What is the best explanation of cash flow? ›

Cash flow refers to money that goes in and out. Companies with a positive cash flow have more money coming in, while a negative cash flow indicates higher spending. Net cash flow equals the total cash inflows minus the total cash outflows.

How do you evaluate the statement of cash flows? ›

A statement of cash flow is divided in operating, investing, and financing sections. You can evaluate each section individually to better understand recurring and non-recurring activity. You can also evaluate the statement using cash flow per share, free cash flow, or cash flow to debt.

What can cash flow tell you? ›

A cash flow statement tells you how much cash is entering and leaving your business in a given period. Along with balance sheets and income statements, it's one of the three most important financial statements for managing your small business accounting and making sure you have enough cash to keep operating.

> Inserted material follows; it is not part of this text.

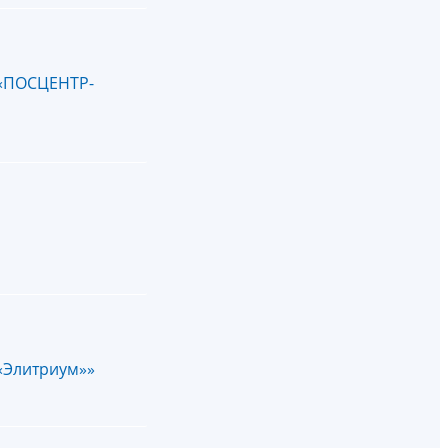
 «ПОСЦЕНТР-
«Элитриум»»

What is an example of a cash flow? ›

What is a cash flow example? Examples of cash flow include: receiving payments from customers for goods or services, paying employees' wages, investing in new equipment or property, taking out a loan, and receiving dividends from investments.

How to calculate cash flow? ›

Free Cash Flow = Net income + Depreciation/Amortization – Change in Working Capital – Capital Expenditure. Operating Cash Flow = Operating Income + Depreciation – Taxes + Change in Working Capital. Cash Flow Forecast = Beginning Cash + Projected Inflows – Projected Outflows = Ending Cash.

How to read a fund flow statement? ›

While evaluating this statement, it is also vital to understand all the aspects. Contrarily, if the assets section shows a decline, it means that the company has sold some of its assets to maintain fund inflow. And, a decline in liabilities implies that the current obligations have been satisfied.

Which are the 3 main activities of a cash flow statement? ›

The cash flow statement is the least important financial statement but is also the most transparent. The cash flow statement is broken down into three categories: operating activities, investment activities, and financing activities.

How do you know if a cash flow statement is good? ›

How to know if a cash flow statement is good or bad? A good cash flow statement demonstrates positive cash flow and positive operating cash flow, in addition to rational investing and financing activities.

How to evaluate statement of cash flows? ›

A statement of cash flow is divided in operating, investing, and financing sections. You can evaluate each section individually to better understand recurring and non-recurring activity. You can also evaluate the statement using cash flow per share, free cash flow, or cash flow to debt.

What is a good cash flow ratio? ›

A high number, greater than one, indicates that a company has generated more cash in a period than what is needed to pay off its current liabilities. An operating cash flow ratio of less than one indicates the opposite—the firm has not generated enough cash to cover its current liabilities.